In October, Walgreens sparked a firestorm by announcing it would shutter several locations in San Francisco because of a surge in what it called “organized retail theft.” And shares of Best Buy have been under pressure after the company announced a tepid sales forecast this holiday season.
In a conference call last week, the company stunned investors by pointing to organized thefts as partly responsible for a drop in the company’s gross profit margin in the third quarter. “We are seeing more and more particularly organized retail crime,” Chief Executive Officer Corie Barry said on a call with analysts. “You can see that pressure in our financials, and more importantly, frankly, you can see that pressure with our associates. It’s traumatizing.”
And tragically, the wave of violence has led to at least one fatality.

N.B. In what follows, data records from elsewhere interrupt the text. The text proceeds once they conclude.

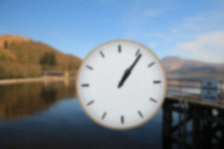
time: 1:06
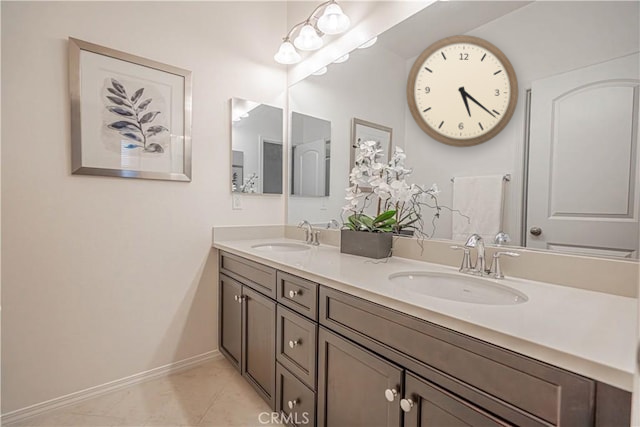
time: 5:21
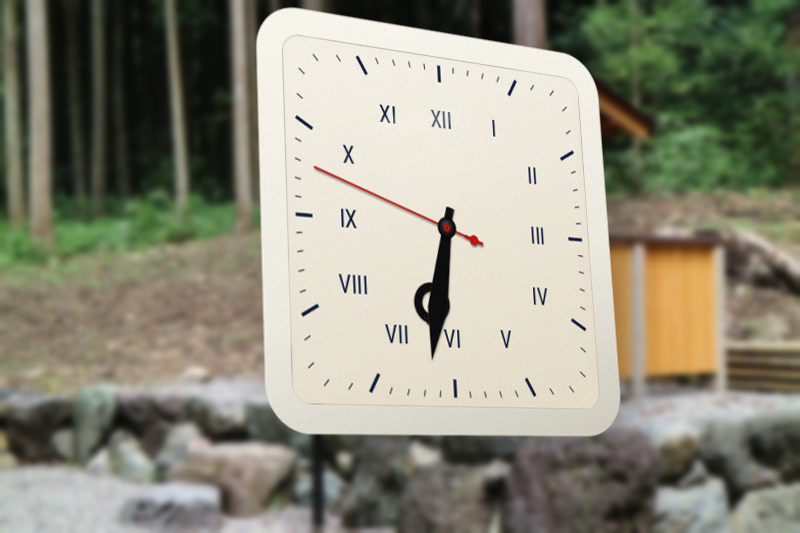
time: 6:31:48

Over the weekend, Kevin Nishita, a retired police officer, was shot and killed while protecting a San Francisco Bay Area TV news crew covering the rash of organized retail crime in the region. Dugan explained that in most cases, criminal organizations provide their recruits with rental cars, escape routes and burglary tools or allow them to use their own weapons.
“They plan these events with these young folks, with the understanding that there’s a high propensity for violence and they have no regard for human life or for the consequences,” Dugan said. Police in Los Angeles have arrested four people in connection with the flash mob burglary at Home Depot (HD) in Lakewood. However, oftentimes thieves face few consequences.
Theft and petty theft charging rates have dropped in the Bay Area, according to data analysis found by the San Francisco Chronicle. The crime wave has put intense political pressure on District Attorney Chesa Boudin, a progressive ex-public defender who is now facing a recall effort. Boudin indicated that the drop in charging rates is due to the reduced operation of the city’s court system caused by pandemic restrictions. However, theft charges increased between 2020 and 2021 as the city reopened.
He also announced nine people have been charged with felonies in a series of shoplifting incidents that included a mass smash-and-grab at Union Square’s luxury stores recently. A group of at least 40 people were allegedly involved in those incidents. There’s a lot of different victims in this crime, it’s not just the stores. People are getting physically assaulted. It’s a tremendous burden on employees that are traumatized by this event.